We conducted a holistic single-case study in a large, global telecom company operating in a B2B environment. We introduced an approach to continuous experimentation in the case company. Two company teams and five researchers conducted a single experiment cycle with internal test subjects. The experiment results allowed the company to make a product development decision which improved the usability of a part of their product. By participating in the activity, we observed the first steps of a transition towards continuous experimentation.

We found that the approach was easy for practitioners to understand and reception was favourable in general. The experiment activity highlighted important questions about the product under development and how it could best serve users. The collaboration between the UX and development teams was also enhanced, as expertise from both was required to plan and execute the experiment. Starting with small teams and experiments with a tightly limited scope allowed a fast start and a short, one-month cycle time from design to results.

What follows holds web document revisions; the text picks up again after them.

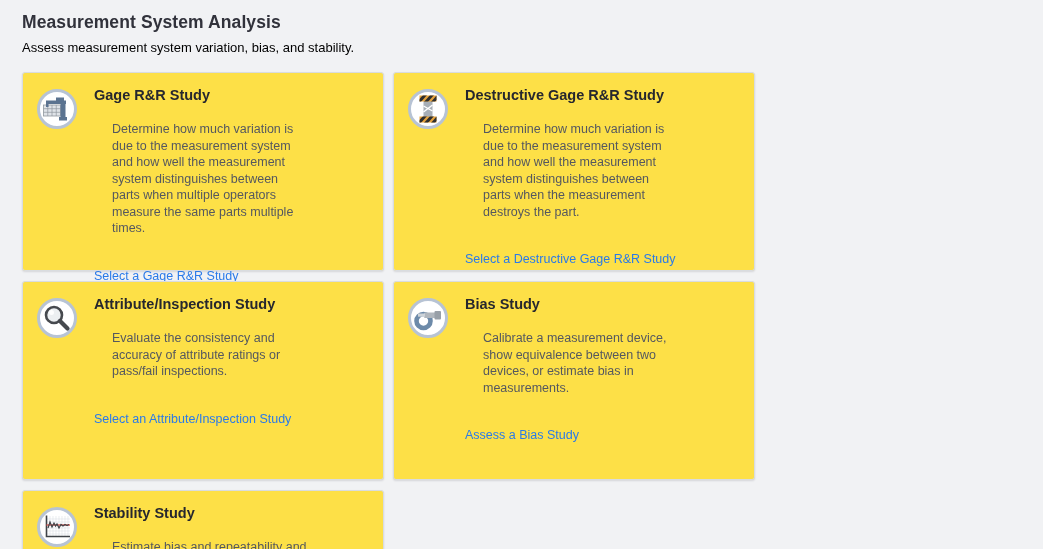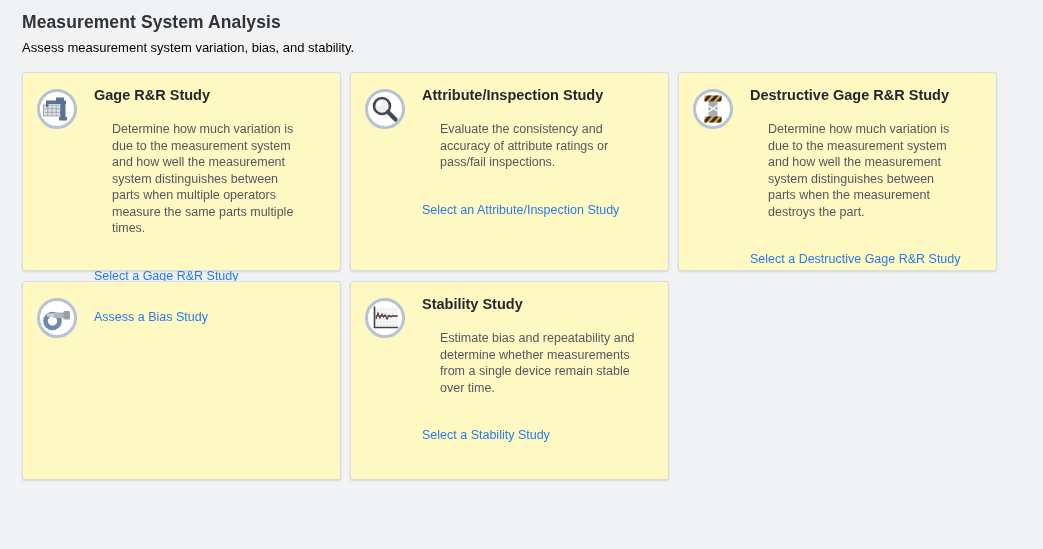--- a/index.html
+++ b/index.html
@@ -24,23 +24,23 @@
     color: #000000;
   }
   .card-grid {
     margin-top: 17px;
     display: flex;
     flex-wrap: wrap;
     gap: 10px 9px;
     width: 980px;
   }
   .card {
-    width: 319px;
+    width: 362px;
     height: 199px;
-    background: #fef9c3;
+    background: #fde047;
     border: 1px solid #d9dcdf;
     border-radius: 3px;
     box-shadow: 0 1px 2px rgba(40,45,55,0.14);
     padding: 14px 14px 12px 14px;
     display: flex;
     align-items: flex-start;
   }
   .icon-circle {
     flex: 0 0 auto;
     width: 40px; height: 40px;
@@ -101,35 +101,20 @@
       <div class="card-text">
         <h2 class="card-title">Gage R&amp;R Study</h2>
         <p class="card-desc">Determine how much variation is due to the measurement system and how well the measurement system distinguishes between parts when multiple operators measure the same parts multiple times.</p>
         <a class="card-link">Select a Gage R&amp;R Study</a>
       </div>
     </div>
 
     <div class="card">
       <div class="icon-circle">
         <svg width="30" height="30" viewBox="0 0 30 30">
-          <circle cx="12" cy="12" r="8" fill="#eceff1" stroke="#46494e" stroke-width="2.6"></circle>
-          <circle cx="9.5" cy="9.5" r="2.5" fill="#ffffff" opacity="0.9"></circle>
-          <line x1="18" y1="18" x2="25.5" y2="25.5" stroke="#46494e" stroke-width="4.2" stroke-linecap="round"></line>
-        </svg>
-      </div>
-      <div class="card-text">
-        <h2 class="card-title">Attribute/Inspection Study</h2>
-        <p class="card-desc">Evaluate the consistency and accuracy of attribute ratings or pass/fail inspections.</p>
-        <a class="card-link">Select an Attribute/Inspection Study</a>
-      </div>
-    </div>
-
-    <div class="card">
-      <div class="icon-circle">
-        <svg width="30" height="30" viewBox="0 0 30 30">
           <defs>
             <clipPath id="clipTop">
                 <rect x="6.5" y="1.5" width="17" height="6"></rect>
               </clipPath>
             <clipPath id="clipBot">
                 <rect x="6.5" y="22.5" width="17" height="6"></rect>
               </clipPath>
           </defs>
           <rect x="10.5" y="6" width="9" height="18" fill="#a7aeb6"></rect>
           <path d="M10.5 12 L19.5 17 M19.5 11 L10.5 18" stroke="#ffffff" stroke-width="1.4"></path>
@@ -150,28 +135,45 @@
       <div class="card-text">
         <h2 class="card-title">Destructive Gage R&amp;R Study</h2>
         <p class="card-desc">Determine how much variation is due to the measurement system and how well the measurement system distinguishes between parts when the measurement destroys the part.</p>
         <a class="card-link">Select a Destructive Gage R&amp;R Study</a>
       </div>
     </div>
 
     <div class="card">
       <div class="icon-circle">
         <svg width="30" height="30" viewBox="0 0 30 30">
+          <circle cx="12" cy="12" r="8" fill="#eceff1" stroke="#46494e" stroke-width="2.6"></circle>
+          <circle cx="9.5" cy="9.5" r="2.5" fill="#ffffff" opacity="0.9"></circle>
+          <line x1="18" y1="18" x2="25.5" y2="25.5" stroke="#46494e" stroke-width="4.2" stroke-linecap="round"></line>
+        </svg>
+      </div>
+      <div class="card-text">
+        <h2 class="card-title">Attribute/Inspection Study</h2>
+        <p class="card-desc">Evaluate the consistency and accuracy of attribute ratings or pass/fail inspections.</p>
+        <a class="card-link">Select an Attribute/Inspection Study</a>
+      </div>
+    </div>
+
+    <div class="card">
+      <div class="icon-circle">
+        <svg width="30" height="30" viewBox="0 0 30 30">
           <circle cx="10.5" cy="18" r="7" fill="none" stroke="#6d8aa9" stroke-width="4.6"></circle>
           <rect x="11" y="9.5" width="14" height="5.5" rx="1" fill="#b0b6bd"></rect>
           <rect x="21.5" y="8" width="6.5" height="8.5" rx="1" fill="#989fa7"></rect>
           <rect x="5" y="10.5" width="7" height="3.2" fill="#ced3d8"></rect>
           <circle cx="10.5" cy="18" r="3.2" fill="#ffffff"></circle>
         </svg>
       </div>
       <div class="card-text">
+        <h2 class="card-title">Bias Study</h2>
+        <p class="card-desc">Calibrate a measurement device, show equivalence between two devices, or estimate bias in measurements.</p>
         <a class="card-link">Assess a Bias Study</a>
       </div>
     </div>
 
     <div class="card">
       <div class="icon-circle">
         <svg width="30" height="30" viewBox="0 0 30 30">
           <path d="M8 4 V24 M11 4 V24 M14 4 V24 M17 4 V24 M20 4 V24 M23 4 V24 M26 4 V24 M5 7 H28 M5 10 H28 M5 16 H28 M5 19 H28 M5 22 H28" stroke="#dce0e5" stroke-width="0.6" fill="none"></path>
           <path d="M4.5 3.5 V24.5 H28" stroke="#3f4348" stroke-width="1.6" fill="none"></path>
           <line x1="4.5" y1="13" x2="28" y2="13" stroke="#e05a54" stroke-width="1.4"></line>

We also found several challenges that may hinder the adoption of an experiment-based approach and limit its benefits in the initiating phase. Our study shows that it may be difficult to find an experiment target due to information about user needs and goals being scattered in a large B2B organisation. This makes it difficult to identify the assumptions that should be tested in experiments. It may also be difficult to reach the level where experiments directly address product value rather than optimising usability. Involving users directly in experiments was difficult in this B2B case, and may come with additional cost, but would also make experiments more valid and relevant. Designing experiments around assumptions about the user behaviours that are related to value creation should result in experiments with more impact. This remains a difficult challenge which warrants further research. More research is also needed on how to integrate continuous experimentation with the overall organisation and how this affects culture, architectures, methods, processes, management, and staffing in contemporary organisations.